Our set up has sentry enabled and recently added hive on spark as well.So after this it is very difficult to identify the application owner (always hive) and application query (always hive on spark)?
This is making life difficult in identifying and troubleshooting apps.
Any help on this or any alternate
Is sentry deployede in the cluster? If it is deployed then you have turned off user impersonation in Hive. At that point you need to look at the original user detail in the job configuration (Cloudera Manager will show it in the UI correctly). Look for the hive.sentry.subject.name property in the job config that is part of the job history.
If you do not have sentry you should have user impersonation turned on in Hive and the application runs as the end user.
@Wilfred Thx for the reply. First yes we have sentry enabled. I already explored
Hive Sentry Subject Name attribute in CM (we are on Cloudera 5.8.3) but for most of the jobs there is no value for that attirbute.

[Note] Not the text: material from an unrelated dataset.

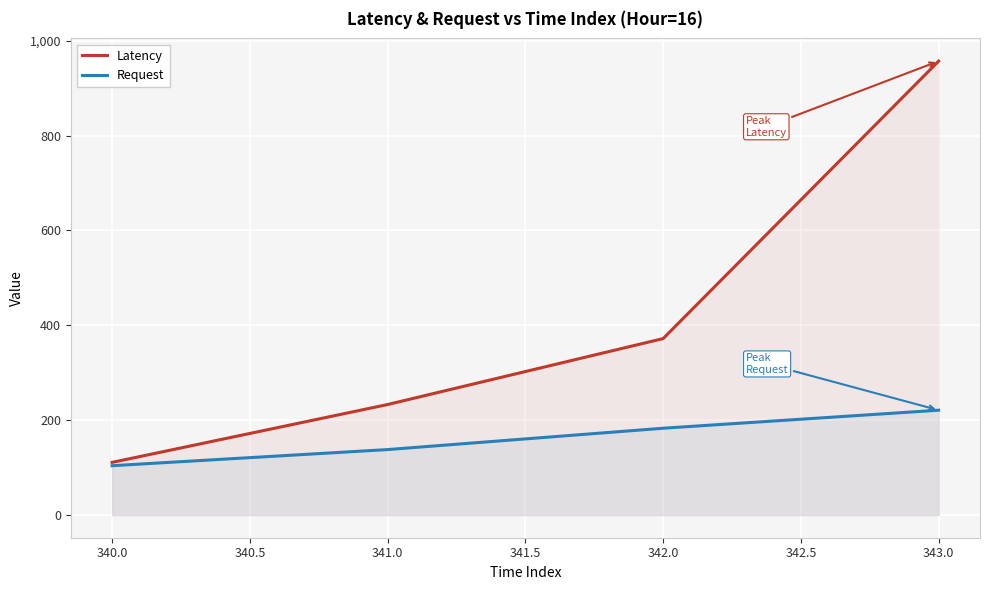

True or false: Request has more than 0 interior local peaks.

False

Not sure from where it gets the user name and which condition it does not.
Difficulty is there with mapreduce also, but with Hive on spark it increased. As hive on MR atleast show the query details (select * ....) where as in HoS, owner is hive and application is hive on spark for all the jobs (difficult to troubleshoot when you 100/1000 of these kind of jobs).

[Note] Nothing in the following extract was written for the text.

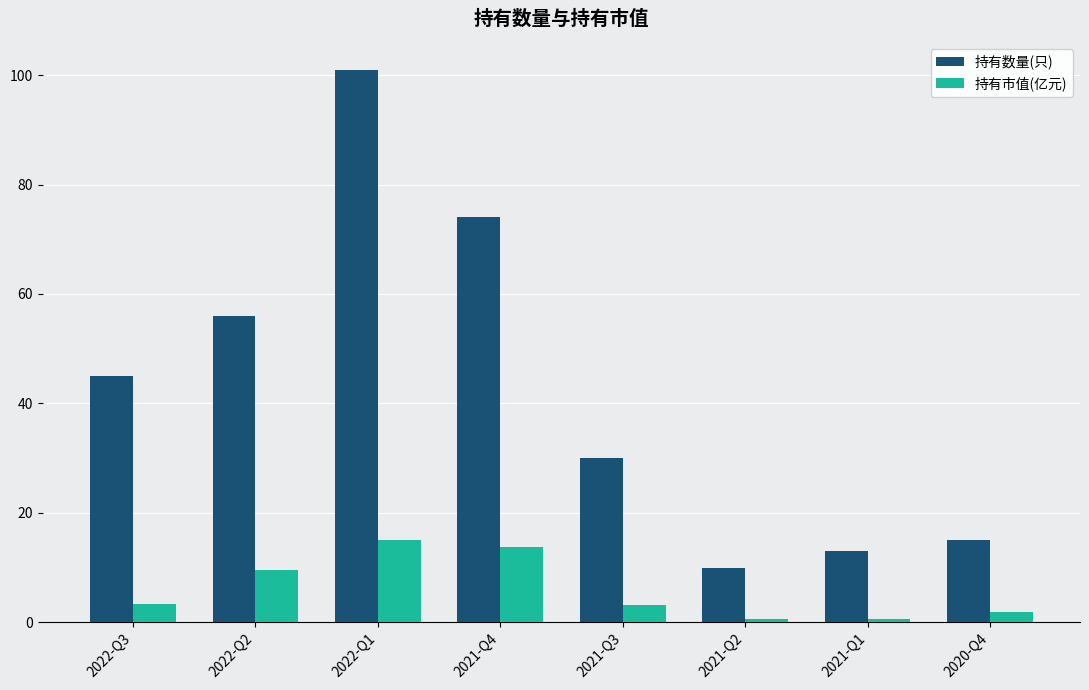

Between 2021-Q4 and 2021-Q1, which series saw the biggest shift?

持有数量(只)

I agree sentry is a very poor security managment component in Cloudera. With Sentry enabled Hive cannot impersonate the actual user who run the job. Administrators on Resource Manager UI, will have difficultty to figure out who ran the job. Apache Ranger is better product compare to Sentry.
If you are using clouder manager try use option "cluster --> yarn --> Applications" in this UI it provides the actual user who ran the job.